* _Task requirements_
Copy out the records below, word for word, from the line with "True or false: Water" up to and including the last line of the records. Leave the pictures out of your answer.
☆ ☆ ☆ ☆
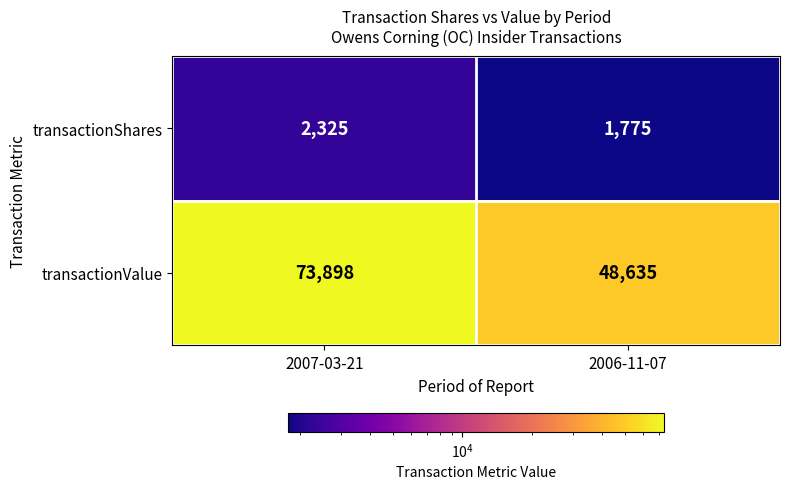

What value does the transactionShares series have at 2007-03-21?

2325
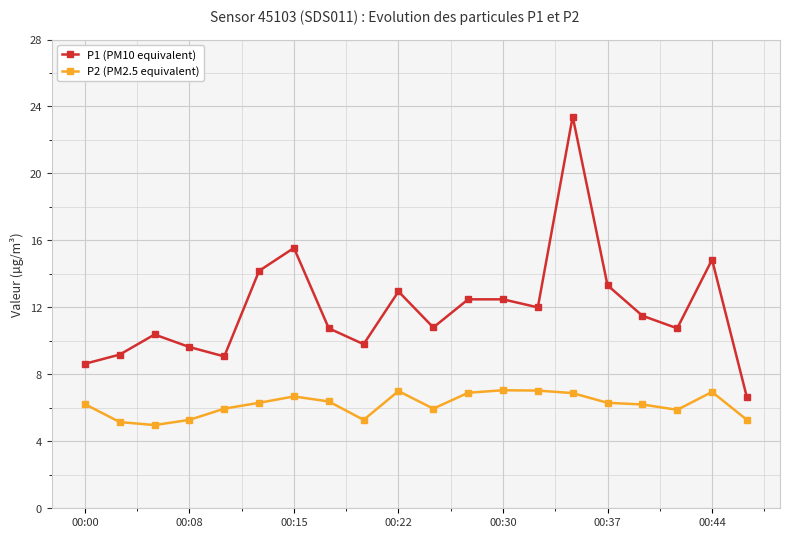

How many interior local valleys does the P1 (PM10 equivalent) series have?

5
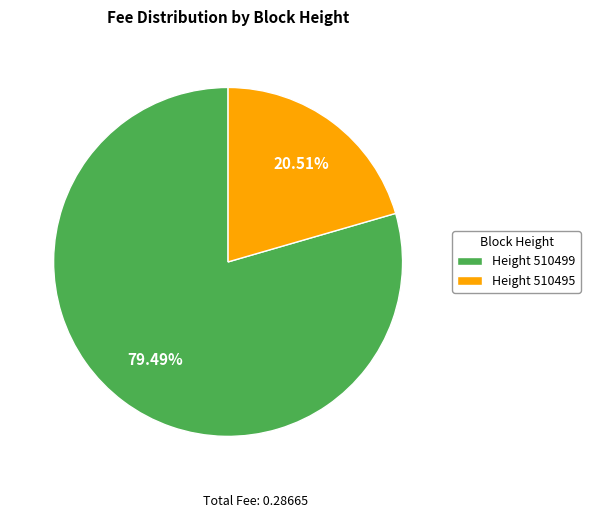

How many segments does this pie chart have?

2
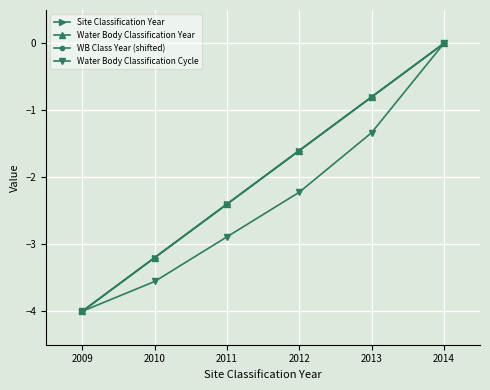

True or false: Water Body Classification Cycle and WB Class Year (shifted) intersect in this chart.

False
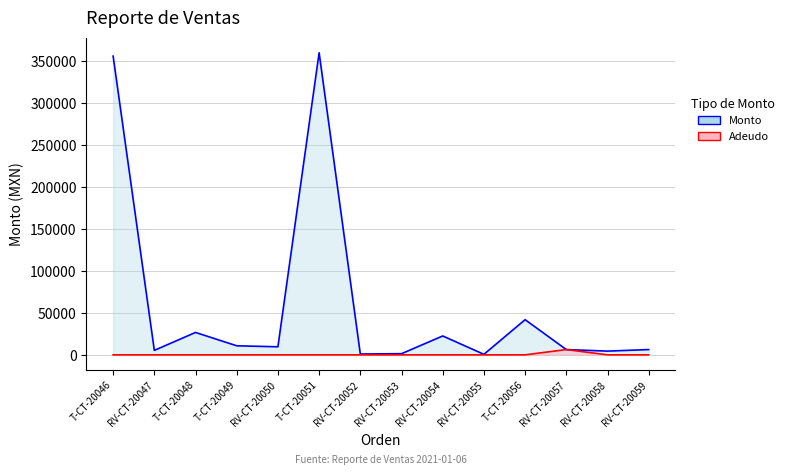

True or false: Pagado and Adeudo cross at least once.

False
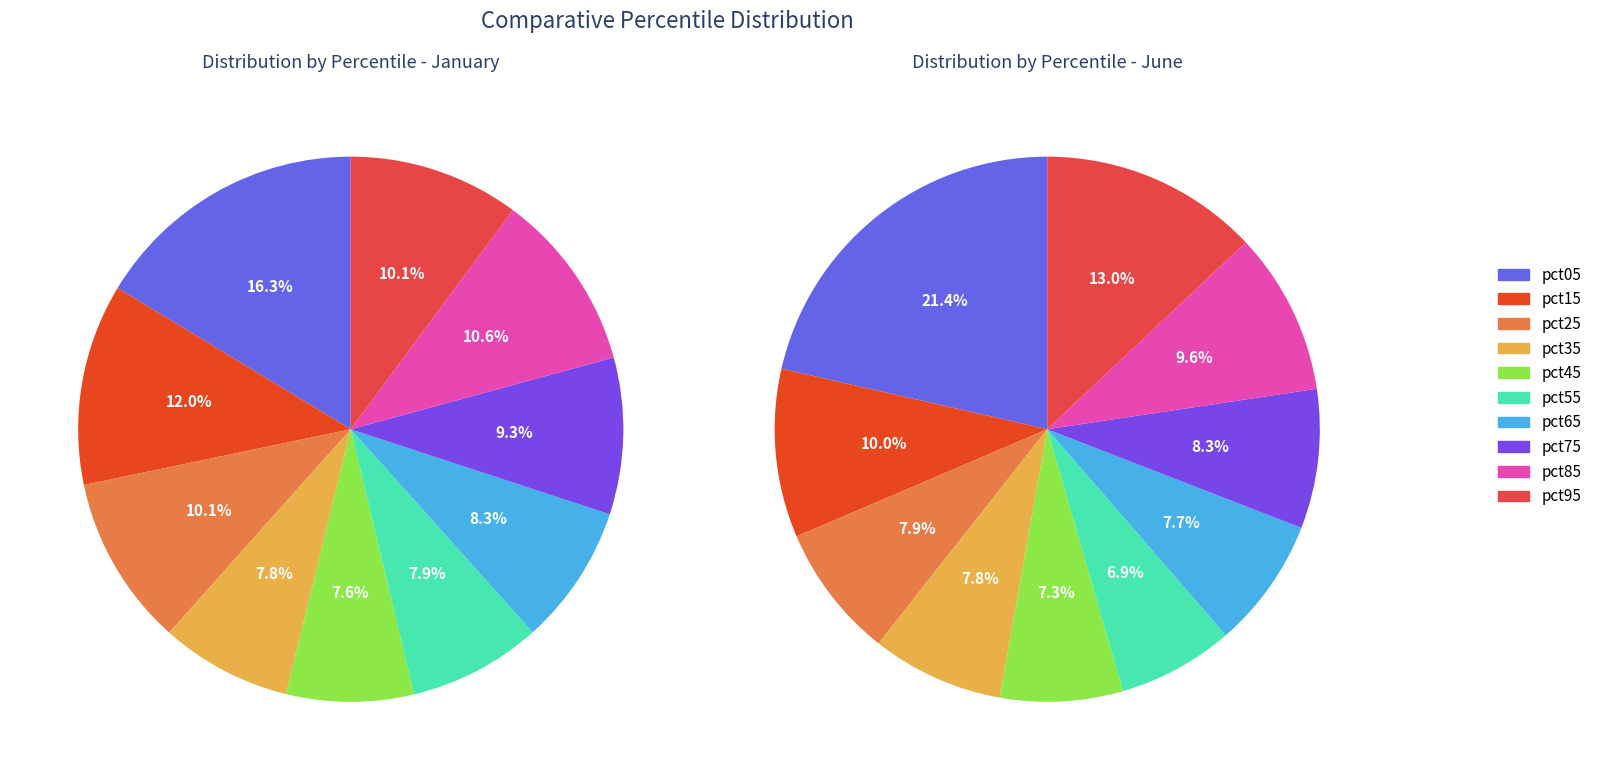

Does pct85 represent more than half of the total?

No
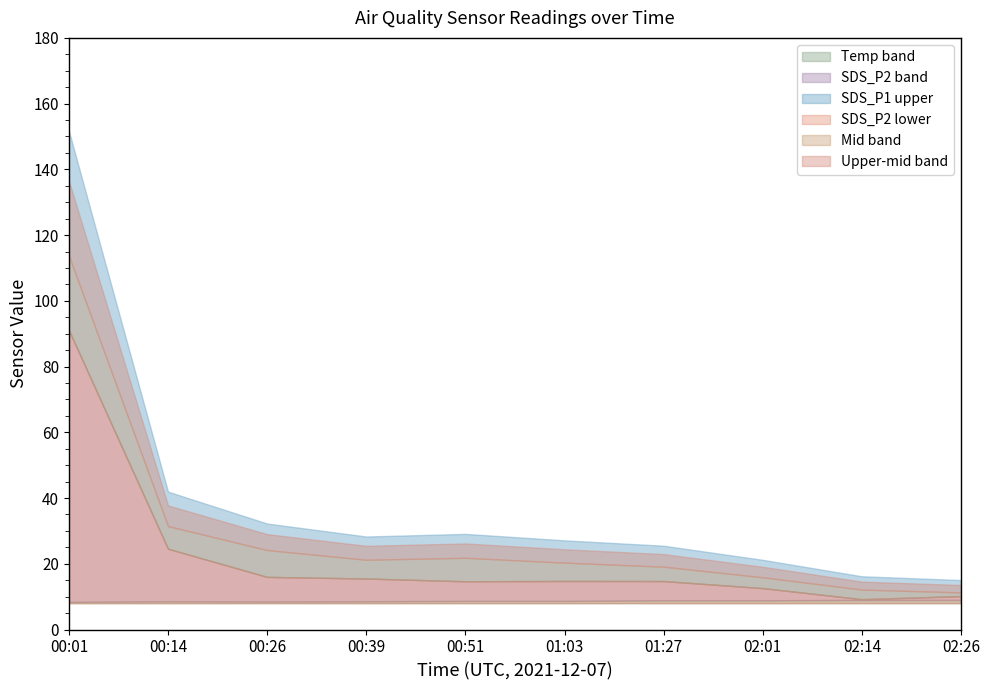

How many interior local valleys does the SDS_P2 series have?

2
☆ ☆ ☆ ☆
* _Solved exercise_
True or false: Water Body Classification Cycle and WB Class Year (shifted) intersect in this chart.

False

True or false: Pagado and Adeudo cross at least once.

False

Does pct85 represent more than half of the total?

No

How many interior local valleys does the SDS_P2 series have?

2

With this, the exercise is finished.